"En un coche van: un físico, una abogada, un estudiante y una consultora". Parece un chiste, pero no lo es. Es el arranque de una iniciativa que ya ocurre en distintos lugares, entre ellos Madrid, la maravillosa capital del caos.
Son las 8.30. Llueve. La radio suena de fondo, pero ni la escuchas. Solo piensas en el atasco, en el reloj, en el «llego tarde otra vez» mientras maldices el embotellamiento de coches de la M-30. Y ahí, en medio del enfado y la ansiedad colectiva, cuatro treintañeros decidieron que lo absurdo no era el tráfico. Lo absurdo era ir solos.
GRAN MADRID entrevista a Andrea García, Paloma Långstrum, Nathan Lehoucq y Carlos Alonso, cuatro jóvenes que la vida juntó hace ya siete años para crear Tribbu, una app para compartir coche entre particulares en trayectos de corta distancia: "Creemos en Dios desde entonces -ríen-. Que hayamos llegado hasta aquí es demasiada serendipia. Un mix de preparación y oportunidad". No es que hayan descubierto el fuego, han hecho algo más incómodo: han cuestionado la sociedad entera: ¿Por qué seguimos conduciendo individualmente, aislados, quemando tiempo, gasolina y paciencia?

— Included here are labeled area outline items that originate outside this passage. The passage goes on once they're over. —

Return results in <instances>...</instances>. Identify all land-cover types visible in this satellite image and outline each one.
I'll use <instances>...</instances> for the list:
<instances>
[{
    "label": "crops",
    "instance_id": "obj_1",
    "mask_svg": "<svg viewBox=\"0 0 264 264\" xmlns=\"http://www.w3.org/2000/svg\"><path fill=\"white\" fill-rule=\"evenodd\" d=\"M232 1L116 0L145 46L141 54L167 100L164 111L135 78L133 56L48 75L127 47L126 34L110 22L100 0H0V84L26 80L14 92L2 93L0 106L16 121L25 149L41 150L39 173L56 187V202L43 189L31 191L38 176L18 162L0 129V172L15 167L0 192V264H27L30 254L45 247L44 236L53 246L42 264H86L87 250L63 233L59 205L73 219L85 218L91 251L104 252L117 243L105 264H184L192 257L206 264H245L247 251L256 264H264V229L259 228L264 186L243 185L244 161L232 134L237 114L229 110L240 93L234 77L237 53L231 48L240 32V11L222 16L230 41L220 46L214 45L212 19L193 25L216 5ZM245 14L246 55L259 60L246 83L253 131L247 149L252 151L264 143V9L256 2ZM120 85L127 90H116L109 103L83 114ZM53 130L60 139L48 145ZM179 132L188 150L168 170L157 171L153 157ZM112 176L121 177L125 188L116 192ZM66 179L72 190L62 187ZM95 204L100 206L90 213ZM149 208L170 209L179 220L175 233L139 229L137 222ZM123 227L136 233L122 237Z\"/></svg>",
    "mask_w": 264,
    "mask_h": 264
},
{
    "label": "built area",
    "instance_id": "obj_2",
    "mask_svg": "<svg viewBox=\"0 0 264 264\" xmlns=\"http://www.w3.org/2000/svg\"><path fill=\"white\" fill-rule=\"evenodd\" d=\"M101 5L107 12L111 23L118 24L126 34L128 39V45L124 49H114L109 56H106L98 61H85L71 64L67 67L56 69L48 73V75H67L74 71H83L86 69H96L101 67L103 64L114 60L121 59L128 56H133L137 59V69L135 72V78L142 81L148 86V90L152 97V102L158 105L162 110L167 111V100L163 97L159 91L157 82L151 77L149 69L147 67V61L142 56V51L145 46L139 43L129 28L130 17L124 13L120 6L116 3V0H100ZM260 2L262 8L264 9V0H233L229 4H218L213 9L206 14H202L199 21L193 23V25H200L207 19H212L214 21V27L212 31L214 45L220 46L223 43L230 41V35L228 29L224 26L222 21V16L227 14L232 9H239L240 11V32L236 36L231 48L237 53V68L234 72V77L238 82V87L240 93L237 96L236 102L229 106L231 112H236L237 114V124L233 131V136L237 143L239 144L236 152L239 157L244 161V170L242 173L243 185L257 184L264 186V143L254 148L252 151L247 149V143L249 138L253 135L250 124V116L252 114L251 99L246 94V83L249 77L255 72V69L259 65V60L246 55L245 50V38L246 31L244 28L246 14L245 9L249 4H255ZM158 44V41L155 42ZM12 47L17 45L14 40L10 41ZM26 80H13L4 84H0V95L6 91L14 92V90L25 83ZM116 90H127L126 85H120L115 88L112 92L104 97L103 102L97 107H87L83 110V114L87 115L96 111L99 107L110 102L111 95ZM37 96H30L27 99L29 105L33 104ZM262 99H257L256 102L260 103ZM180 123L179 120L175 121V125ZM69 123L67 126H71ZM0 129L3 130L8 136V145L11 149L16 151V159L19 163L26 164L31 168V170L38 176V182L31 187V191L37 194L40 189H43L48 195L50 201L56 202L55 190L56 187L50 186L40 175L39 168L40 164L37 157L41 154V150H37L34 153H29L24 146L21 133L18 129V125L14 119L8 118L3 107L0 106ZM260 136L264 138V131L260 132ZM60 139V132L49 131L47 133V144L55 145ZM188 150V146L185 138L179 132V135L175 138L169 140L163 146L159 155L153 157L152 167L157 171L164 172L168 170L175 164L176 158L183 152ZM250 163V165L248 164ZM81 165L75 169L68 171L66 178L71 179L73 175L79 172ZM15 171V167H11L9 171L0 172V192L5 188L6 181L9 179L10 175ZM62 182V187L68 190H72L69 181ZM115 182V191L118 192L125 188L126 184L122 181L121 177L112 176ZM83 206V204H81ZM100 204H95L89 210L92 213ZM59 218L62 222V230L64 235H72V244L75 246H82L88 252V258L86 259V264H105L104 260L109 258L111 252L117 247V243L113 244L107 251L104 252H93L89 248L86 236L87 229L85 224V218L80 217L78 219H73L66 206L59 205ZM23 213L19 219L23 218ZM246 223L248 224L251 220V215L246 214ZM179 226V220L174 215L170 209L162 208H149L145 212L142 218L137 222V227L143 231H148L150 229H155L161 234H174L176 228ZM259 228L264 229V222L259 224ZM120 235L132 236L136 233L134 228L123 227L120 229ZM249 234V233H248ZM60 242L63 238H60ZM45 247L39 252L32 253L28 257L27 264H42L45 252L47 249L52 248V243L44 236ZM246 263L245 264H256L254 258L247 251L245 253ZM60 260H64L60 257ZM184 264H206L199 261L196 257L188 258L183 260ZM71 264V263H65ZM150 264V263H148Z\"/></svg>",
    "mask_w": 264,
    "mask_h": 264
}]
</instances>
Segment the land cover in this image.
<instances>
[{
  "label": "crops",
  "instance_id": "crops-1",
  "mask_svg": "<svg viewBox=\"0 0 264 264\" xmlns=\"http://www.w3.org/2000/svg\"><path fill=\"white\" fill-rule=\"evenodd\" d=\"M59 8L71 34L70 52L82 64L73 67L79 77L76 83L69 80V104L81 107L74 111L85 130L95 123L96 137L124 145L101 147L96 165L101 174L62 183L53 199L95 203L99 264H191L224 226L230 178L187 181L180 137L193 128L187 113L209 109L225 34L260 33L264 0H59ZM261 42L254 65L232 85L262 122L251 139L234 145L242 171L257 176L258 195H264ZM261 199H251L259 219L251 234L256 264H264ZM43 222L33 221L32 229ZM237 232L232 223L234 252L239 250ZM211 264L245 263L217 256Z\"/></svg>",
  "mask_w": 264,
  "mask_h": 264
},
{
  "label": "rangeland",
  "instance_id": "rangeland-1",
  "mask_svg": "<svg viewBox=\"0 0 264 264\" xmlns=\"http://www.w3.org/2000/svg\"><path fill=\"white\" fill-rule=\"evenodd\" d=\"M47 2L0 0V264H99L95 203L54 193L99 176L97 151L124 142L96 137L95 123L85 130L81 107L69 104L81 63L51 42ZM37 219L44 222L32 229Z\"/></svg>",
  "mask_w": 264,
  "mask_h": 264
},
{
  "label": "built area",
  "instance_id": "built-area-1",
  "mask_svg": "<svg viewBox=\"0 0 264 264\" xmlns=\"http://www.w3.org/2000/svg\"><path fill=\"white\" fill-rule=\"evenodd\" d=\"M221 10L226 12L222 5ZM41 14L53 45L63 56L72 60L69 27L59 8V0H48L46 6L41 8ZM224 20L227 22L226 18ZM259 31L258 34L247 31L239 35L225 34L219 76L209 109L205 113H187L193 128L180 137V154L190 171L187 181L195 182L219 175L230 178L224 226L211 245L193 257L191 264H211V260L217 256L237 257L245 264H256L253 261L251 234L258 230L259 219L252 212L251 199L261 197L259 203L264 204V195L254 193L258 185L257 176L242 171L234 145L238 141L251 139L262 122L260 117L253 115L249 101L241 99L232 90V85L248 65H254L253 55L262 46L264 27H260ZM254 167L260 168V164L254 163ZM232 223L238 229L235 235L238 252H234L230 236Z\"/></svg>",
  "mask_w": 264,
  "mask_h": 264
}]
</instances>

La respuesta es Tribbu, una app para compartir coche que acumula cifras provocativas. Traducido a épica: 4.000 vueltas completas a la Tierra. Apelando a la conciencia: un ahorro de CO equivalente a 47 veces el Parque del Retiro. Y sí, compite en el mismo tablero que gigantes como Cabify, Uber o Waze. Pero juega a otro juego y va ganando la partida.